Lawmakers in Texas, which vaulted to the forefront of the national abortion debate when the U.S. Supreme Court in 2016 struck down a previous set of the state's restrictions, are looking in the current session to pass bills that include a ban on a common form of second-trimester abortions.
Last month, the Texas Senate also approved a so-called wrongful birth bill. The measure shields doctors from lawsuits if they withhold information about potential fetal abnormalities if they believe the information may prompt the parents to seek an abortion. Supporters say the measure protects the sanctity of life.
Former Texas state Senator Wendy Davis, a Democrat who gained fame for her 2013 filibuster against the state’s abortion restrictions, told the rally that social conservatives have been emboldened by the election of Republican Donald Trump as president and "hell-bent" on holding women back.
"Now, we are facing the worst political attacks on women’s health in a generation," she said on the Capitol steps in front of supporters holding pink signs reading "Don't take away our care."
Other proposed restrictions include a bill to halt insurance coverage for abortions and make women pay a separate premium if they wanted coverage.
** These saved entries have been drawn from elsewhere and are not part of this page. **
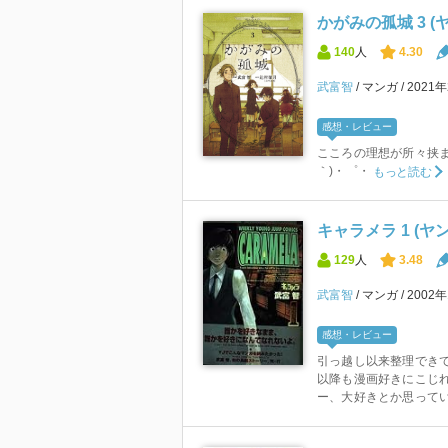
かがみの孤城 3 
140
人
4.30
武富智
マンガ
2021
感想・レビュー
こころの理想が所々挟ま
｀)・゜・
もっと読む
キャラメラ 1 (
129
人
3.48
武富智
マンガ
2002
感想・レビュー
引っ越し以来整理できて
以降も漫画好きにこじれ
ー、大好きとか思ってい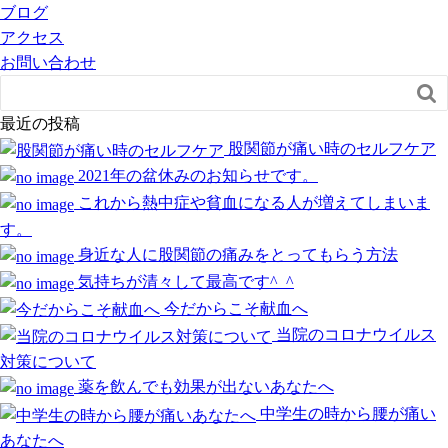
ブログ
アクセス
お問い合わせ

最近の投稿
股関節が痛い時のセルフケア
2021年の盆休みのお知らせです。
これから熱中症や貧血になる人が増えてしまいま
す。
身近な人に股関節の痛みをとってもらう方法
気持ちが清々して最高です^_^
今だからこそ献血へ
当院のコロナウイルス
対策について
薬を飲んでも効果が出ないあなたへ
中学生の時から腰が痛い
あなたへ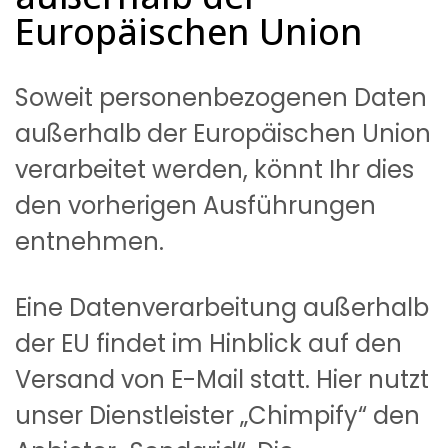
Europäischen Union
Soweit personenbezogenen Daten
außerhalb der Europäischen Union
verarbeitet werden, könnt Ihr dies
den vorherigen Ausführungen
entnehmen.
Eine Datenverarbeitung außerhalb
der EU findet im Hinblick auf den
Versand von E-Mail statt. Hier nutzt
unser Dienstleister „Chimpify“ den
The bill won initial approval in the state Senate last month.
Supporters said the measure allows those who oppose abortion to prevent their money from subsidizing the procedure while critics said it would hurt poorer women who could not afford the coverage.
"Texas is one of the most active states in the current legislative session in terms of abortion restrictions," said Elizabeth Nash, senior state issues associate for the Guttmacher Institute, an abortion rights group.
The Texas legislature meets once every two years and with the current session set to finish at the end of May, analysts are unsure how many of the restrictions might be enacted by the Republican-dominated body, where attention is now focused on passing a two-year budget.
Many at the rally were critical of the plans of national and state Republican leaders including calls to defund Planned Parenthood.
A U.S. judge in Austin issued a preliminary injunction in February halting Texas' plan to cut Medicaid funding, saying the state did not present evidence of a program violation that would warrant termination.